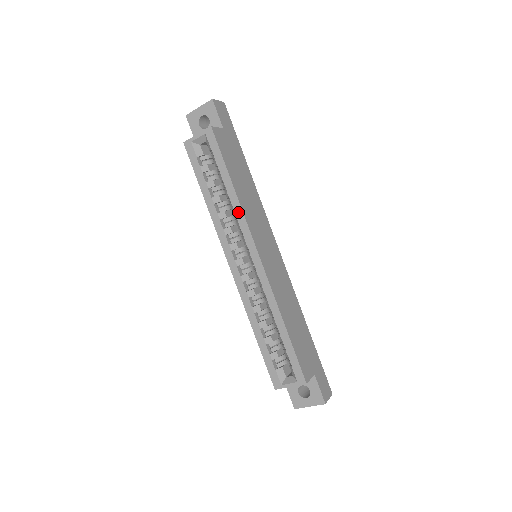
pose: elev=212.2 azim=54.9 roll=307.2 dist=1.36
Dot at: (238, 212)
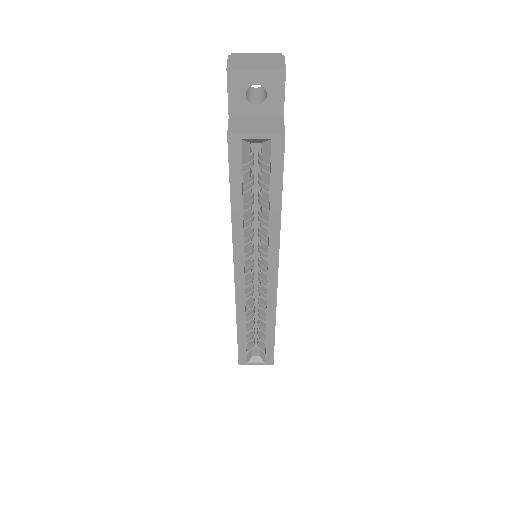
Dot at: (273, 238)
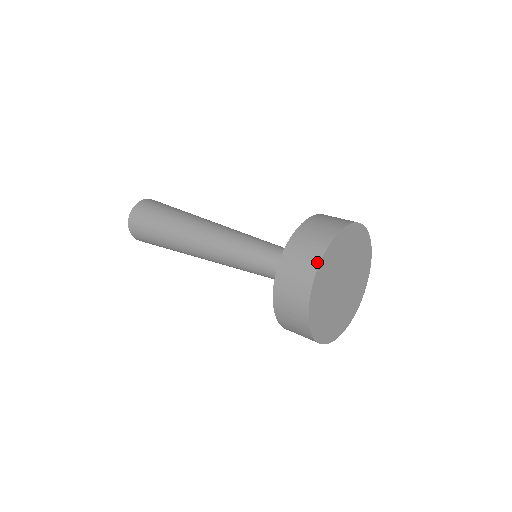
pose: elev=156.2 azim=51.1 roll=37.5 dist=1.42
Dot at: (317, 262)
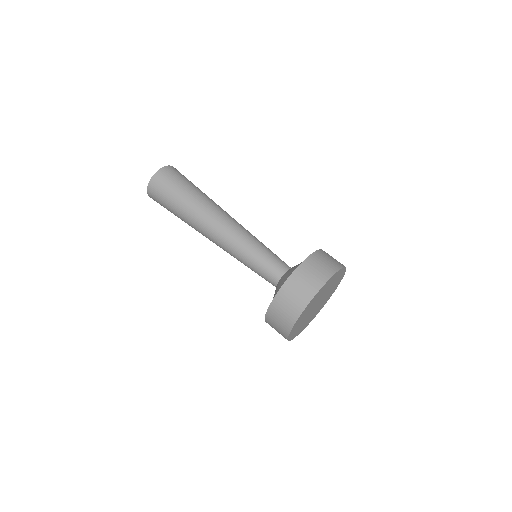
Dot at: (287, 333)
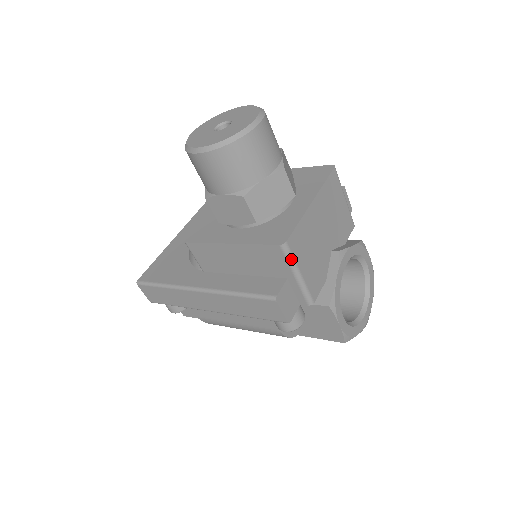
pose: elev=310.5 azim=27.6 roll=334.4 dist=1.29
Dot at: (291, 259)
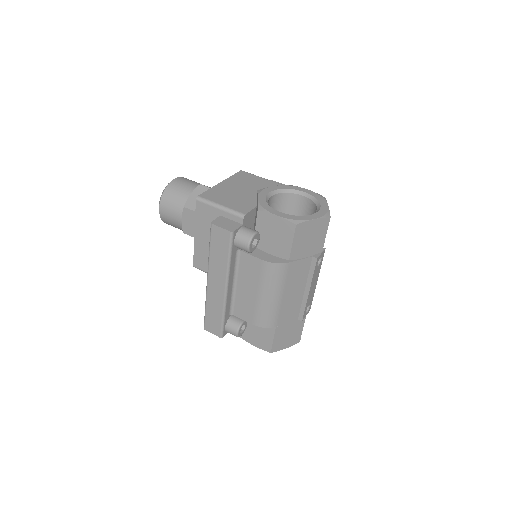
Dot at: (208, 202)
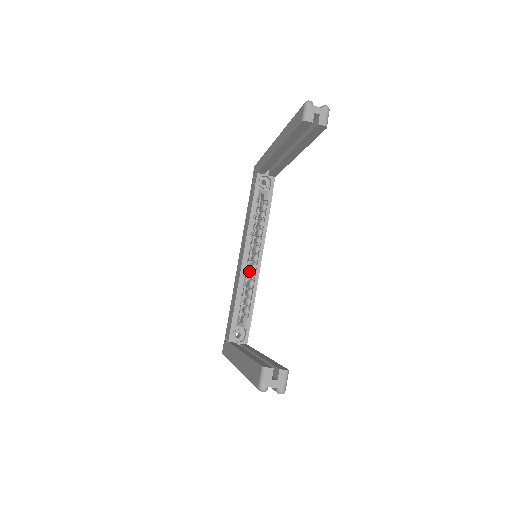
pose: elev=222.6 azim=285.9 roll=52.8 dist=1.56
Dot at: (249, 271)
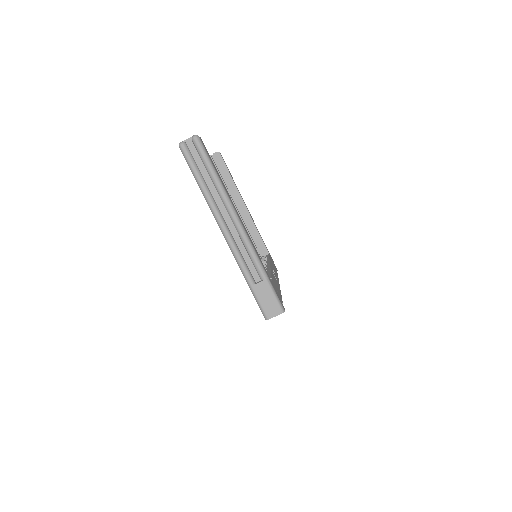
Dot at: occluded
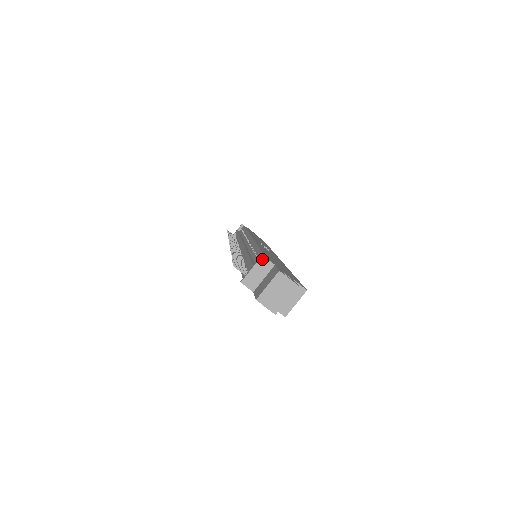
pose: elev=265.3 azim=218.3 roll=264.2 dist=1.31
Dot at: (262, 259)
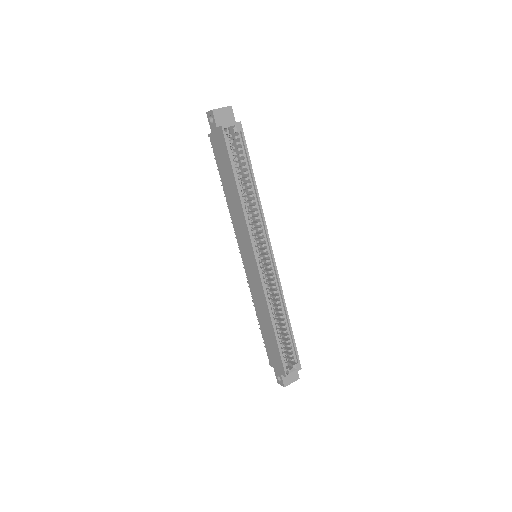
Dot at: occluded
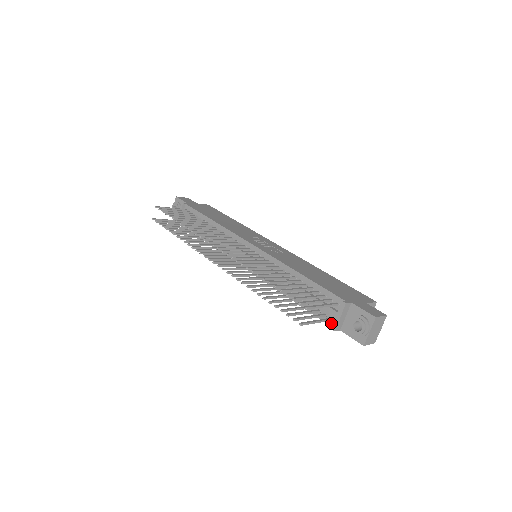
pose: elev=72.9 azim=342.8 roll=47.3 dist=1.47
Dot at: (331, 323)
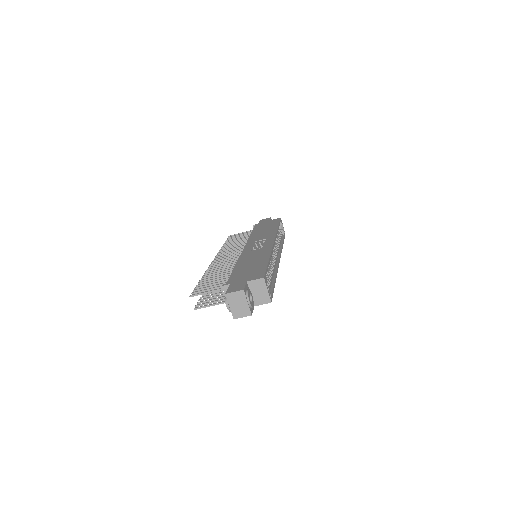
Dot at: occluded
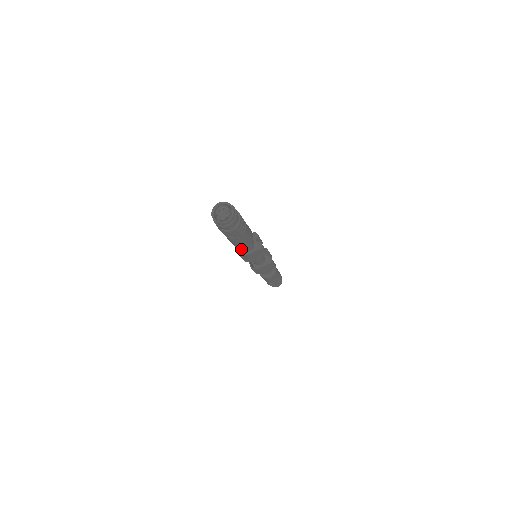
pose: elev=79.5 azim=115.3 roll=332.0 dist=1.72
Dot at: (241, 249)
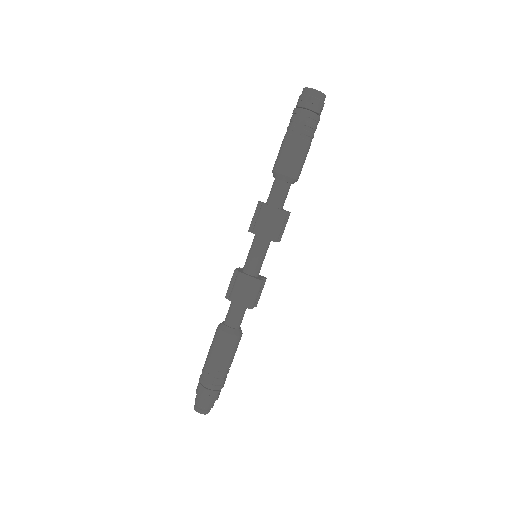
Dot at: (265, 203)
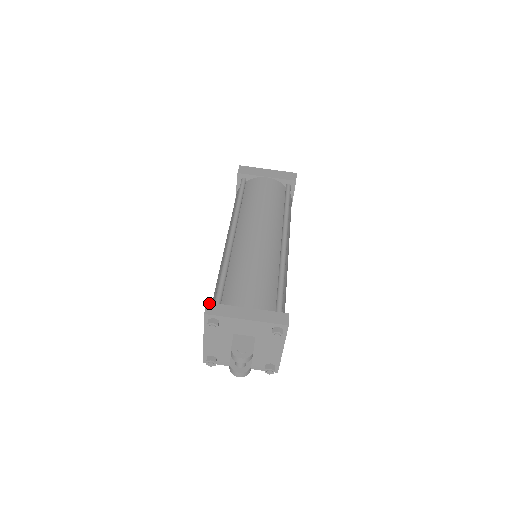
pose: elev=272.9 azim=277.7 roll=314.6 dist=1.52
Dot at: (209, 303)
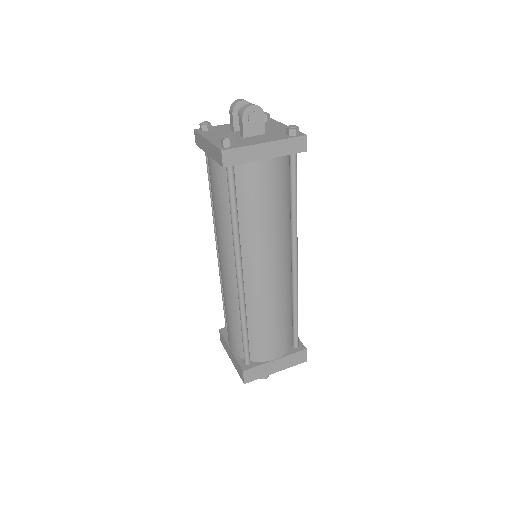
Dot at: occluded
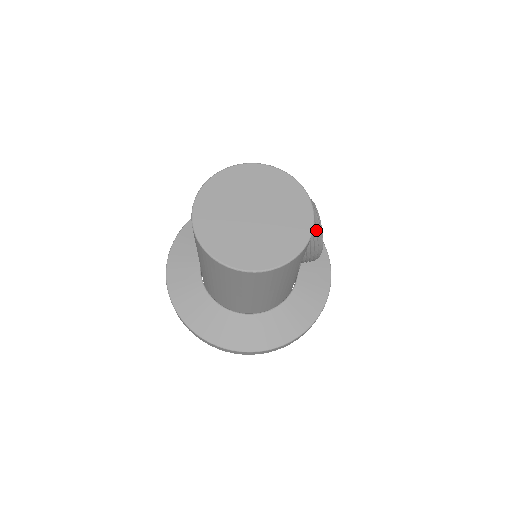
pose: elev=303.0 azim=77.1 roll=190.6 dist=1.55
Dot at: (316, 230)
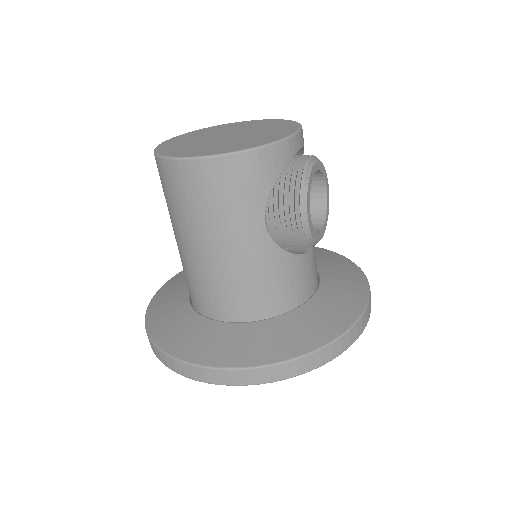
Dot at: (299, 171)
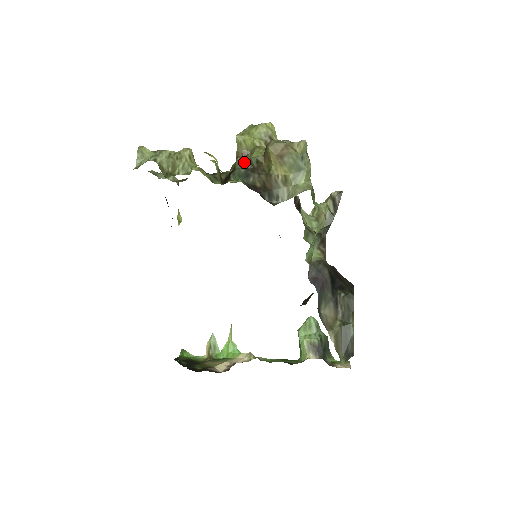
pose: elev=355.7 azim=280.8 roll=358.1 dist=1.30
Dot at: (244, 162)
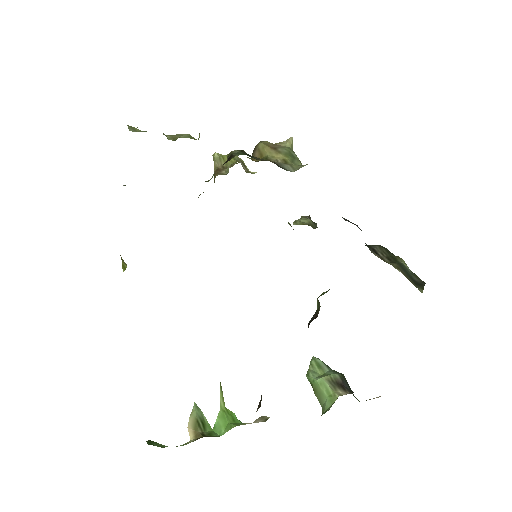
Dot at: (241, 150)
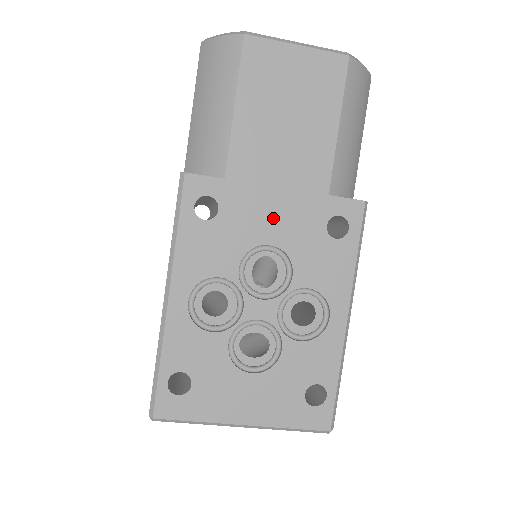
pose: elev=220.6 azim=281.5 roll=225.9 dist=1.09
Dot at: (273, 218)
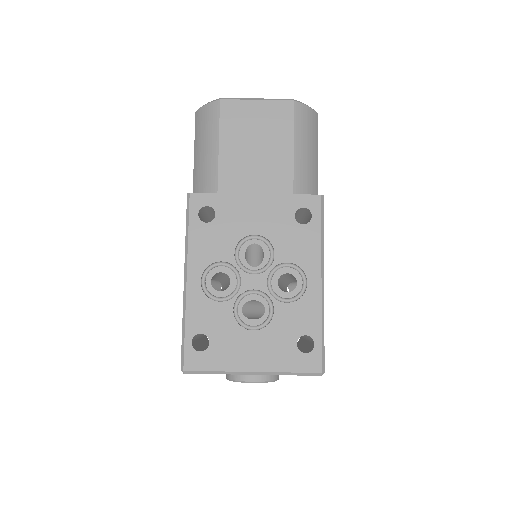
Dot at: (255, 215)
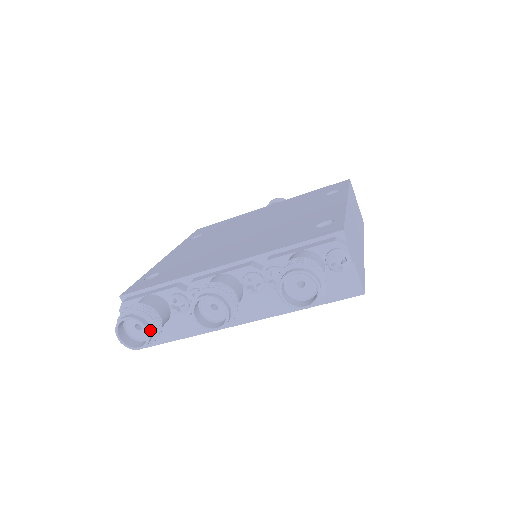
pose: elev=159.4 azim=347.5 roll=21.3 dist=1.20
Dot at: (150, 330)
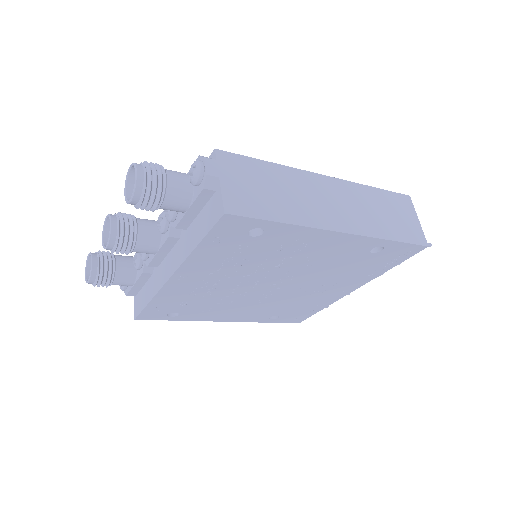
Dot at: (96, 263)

+++

- Written exercise
Copy out every line of text from all the entries above, reproducing each one character for character and in its original order. Leave out the pictures.

- Task answer
pose: elev=212.2 azim=54.9 roll=307.2 dist=1.36
Dot at: (238, 212)
Dot at: (273, 238)
pose: elev=156.2 azim=51.1 roll=37.5 dist=1.42
Dot at: (317, 262)
Dot at: (287, 333)
pose: elev=310.5 azim=27.6 roll=334.4 dist=1.29
Dot at: (291, 259)
Dot at: (208, 202)
pose: elev=222.6 azim=285.9 roll=52.8 dist=1.56
Dot at: (249, 271)
Dot at: occluded
pose: elev=265.3 azim=218.3 roll=264.2 dist=1.31
Dot at: (262, 259)
Dot at: occluded
pose: elev=72.9 azim=342.8 roll=47.3 dist=1.47
Dot at: (331, 323)
Dot at: occluded
pose: elev=79.5 azim=115.3 roll=332.0 dist=1.72
Dot at: (241, 249)
Dot at: (265, 203)
pose: elev=272.9 azim=277.7 roll=314.6 dist=1.52
Dot at: (209, 303)
Dot at: occluded
pose: elev=303.0 azim=77.1 roll=190.6 dist=1.55
Dot at: (316, 230)
Dot at: (299, 171)
pose: elev=355.7 azim=280.8 roll=358.1 dist=1.30
Dot at: (244, 162)
Dot at: (241, 150)
pose: elev=220.6 azim=281.5 roll=225.9 dist=1.09
Dot at: (273, 218)
Dot at: (255, 215)
pose: elev=159.4 azim=347.5 roll=21.3 dist=1.20
Dot at: (150, 330)
Dot at: (96, 263)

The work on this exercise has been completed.